> ABOUT THIS TASK:
Copy each line of the records that includes "section".

> DATA PROVIDED:
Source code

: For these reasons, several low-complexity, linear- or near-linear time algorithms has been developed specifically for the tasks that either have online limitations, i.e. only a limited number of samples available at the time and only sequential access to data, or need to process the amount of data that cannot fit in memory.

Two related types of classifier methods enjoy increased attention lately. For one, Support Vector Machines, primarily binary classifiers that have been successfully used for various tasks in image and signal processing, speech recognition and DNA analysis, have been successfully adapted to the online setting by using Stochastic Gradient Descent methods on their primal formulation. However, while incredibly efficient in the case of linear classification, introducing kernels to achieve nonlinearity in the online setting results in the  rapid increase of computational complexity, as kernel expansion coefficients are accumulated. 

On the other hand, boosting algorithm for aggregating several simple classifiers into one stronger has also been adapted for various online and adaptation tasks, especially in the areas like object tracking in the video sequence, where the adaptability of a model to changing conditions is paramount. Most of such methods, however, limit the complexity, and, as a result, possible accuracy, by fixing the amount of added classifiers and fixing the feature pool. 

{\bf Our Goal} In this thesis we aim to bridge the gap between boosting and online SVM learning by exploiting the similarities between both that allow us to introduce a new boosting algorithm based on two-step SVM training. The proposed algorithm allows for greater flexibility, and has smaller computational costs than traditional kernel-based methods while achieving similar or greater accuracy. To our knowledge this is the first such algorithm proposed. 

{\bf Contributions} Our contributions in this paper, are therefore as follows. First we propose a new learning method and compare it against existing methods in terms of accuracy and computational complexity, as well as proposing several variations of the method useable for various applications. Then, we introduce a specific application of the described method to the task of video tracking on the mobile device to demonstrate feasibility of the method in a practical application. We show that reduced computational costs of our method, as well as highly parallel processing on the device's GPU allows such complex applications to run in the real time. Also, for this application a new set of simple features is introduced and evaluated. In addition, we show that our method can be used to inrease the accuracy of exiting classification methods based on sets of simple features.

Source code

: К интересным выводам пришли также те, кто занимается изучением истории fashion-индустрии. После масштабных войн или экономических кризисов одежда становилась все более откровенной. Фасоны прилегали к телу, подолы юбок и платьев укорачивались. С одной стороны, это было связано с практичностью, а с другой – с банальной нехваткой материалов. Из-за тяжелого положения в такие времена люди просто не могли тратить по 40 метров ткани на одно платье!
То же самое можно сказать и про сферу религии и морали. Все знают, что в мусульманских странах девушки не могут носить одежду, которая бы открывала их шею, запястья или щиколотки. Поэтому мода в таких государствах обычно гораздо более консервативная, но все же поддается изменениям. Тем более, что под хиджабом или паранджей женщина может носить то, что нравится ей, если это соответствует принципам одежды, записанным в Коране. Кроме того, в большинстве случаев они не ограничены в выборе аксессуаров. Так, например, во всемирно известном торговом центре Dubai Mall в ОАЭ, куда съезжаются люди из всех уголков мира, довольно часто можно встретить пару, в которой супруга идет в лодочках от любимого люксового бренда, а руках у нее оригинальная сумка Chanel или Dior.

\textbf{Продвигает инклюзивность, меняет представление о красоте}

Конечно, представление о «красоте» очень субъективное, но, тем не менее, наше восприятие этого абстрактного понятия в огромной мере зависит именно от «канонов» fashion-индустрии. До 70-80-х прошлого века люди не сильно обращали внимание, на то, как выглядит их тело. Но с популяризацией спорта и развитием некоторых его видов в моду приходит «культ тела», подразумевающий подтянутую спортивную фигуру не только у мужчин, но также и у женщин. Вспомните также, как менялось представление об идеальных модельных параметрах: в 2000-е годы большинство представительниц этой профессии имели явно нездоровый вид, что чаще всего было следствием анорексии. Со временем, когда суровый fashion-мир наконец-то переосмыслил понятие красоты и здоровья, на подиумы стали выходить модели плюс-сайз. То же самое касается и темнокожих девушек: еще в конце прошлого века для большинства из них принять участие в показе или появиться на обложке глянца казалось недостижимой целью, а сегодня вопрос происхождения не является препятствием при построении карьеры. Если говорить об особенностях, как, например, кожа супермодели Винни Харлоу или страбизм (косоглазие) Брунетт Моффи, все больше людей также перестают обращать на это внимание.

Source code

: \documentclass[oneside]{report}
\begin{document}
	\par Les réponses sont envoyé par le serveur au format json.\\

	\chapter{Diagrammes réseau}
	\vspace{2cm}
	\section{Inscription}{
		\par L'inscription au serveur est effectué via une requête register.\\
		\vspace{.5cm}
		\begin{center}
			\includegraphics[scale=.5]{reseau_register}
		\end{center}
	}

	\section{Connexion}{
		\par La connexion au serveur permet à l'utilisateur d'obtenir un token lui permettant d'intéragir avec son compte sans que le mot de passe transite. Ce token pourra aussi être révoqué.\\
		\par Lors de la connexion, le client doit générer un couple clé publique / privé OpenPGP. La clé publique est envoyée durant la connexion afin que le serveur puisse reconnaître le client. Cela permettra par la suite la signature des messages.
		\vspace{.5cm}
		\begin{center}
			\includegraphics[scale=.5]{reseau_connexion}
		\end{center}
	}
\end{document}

> ANSWER BOX:
	\section{Inscription}{
	\section{Connexion}{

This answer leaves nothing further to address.